Chez eux, j'étais un bon français. Ici, je suis un bon arabe. Il y a toujours un flic pour me demander "d'où je viens". Passeport. Monsieur "Tayyib!" ("bien" en arabe). Bienvenue au Maroc mon fils."

J'oubliais!
Une décision quand même. J'ai choisis de renoncer à ma boucle prévue au Maroc, pour rallier Dakar, au Sénégal, via le Sahara occidental et la Mauritanie, soit encore 3500 km.
J'avais abandonné ce projet dans l'apréhension du départ, mais l'appel du désert, et des rencontres que je peux y faire, est trop fort pour que j'y résiste.
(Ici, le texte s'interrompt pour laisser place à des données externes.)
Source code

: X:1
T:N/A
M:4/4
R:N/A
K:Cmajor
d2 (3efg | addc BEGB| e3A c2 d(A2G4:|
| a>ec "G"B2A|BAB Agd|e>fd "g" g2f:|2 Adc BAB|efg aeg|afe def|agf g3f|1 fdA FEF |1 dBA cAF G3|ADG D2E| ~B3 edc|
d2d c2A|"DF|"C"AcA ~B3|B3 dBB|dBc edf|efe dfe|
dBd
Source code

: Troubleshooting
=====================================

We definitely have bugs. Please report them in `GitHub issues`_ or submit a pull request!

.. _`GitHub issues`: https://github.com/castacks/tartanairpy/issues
J'ai donc attendu 4 jours à l'ambassade de Mauritanie à Rabat. Le type de l'accueil a éclaté d'un grand rire en voyant mon vélo, et m'a dit, dans un sourire qui mettait en valeur les trous toutes les 2 dents : "Tu ne passeras jamais avec ça dans les pistes de Mauritanie petit!". Le délégué de l'ambassadeur est plus pragmatique et s'interesse à la médiatisation de mon voyage. Quand il apprend que la Mairie de Paris me sponsorise il m'accorde le visa de 2 MOIS qui m'est nécessaire pour relier Rabat à la frontière entre Mauritanie et Sénégal.


"Je ne l'ai encore jamais fait, me dit-il en me tendant mon passeport, bonne route et surtout bonne chance."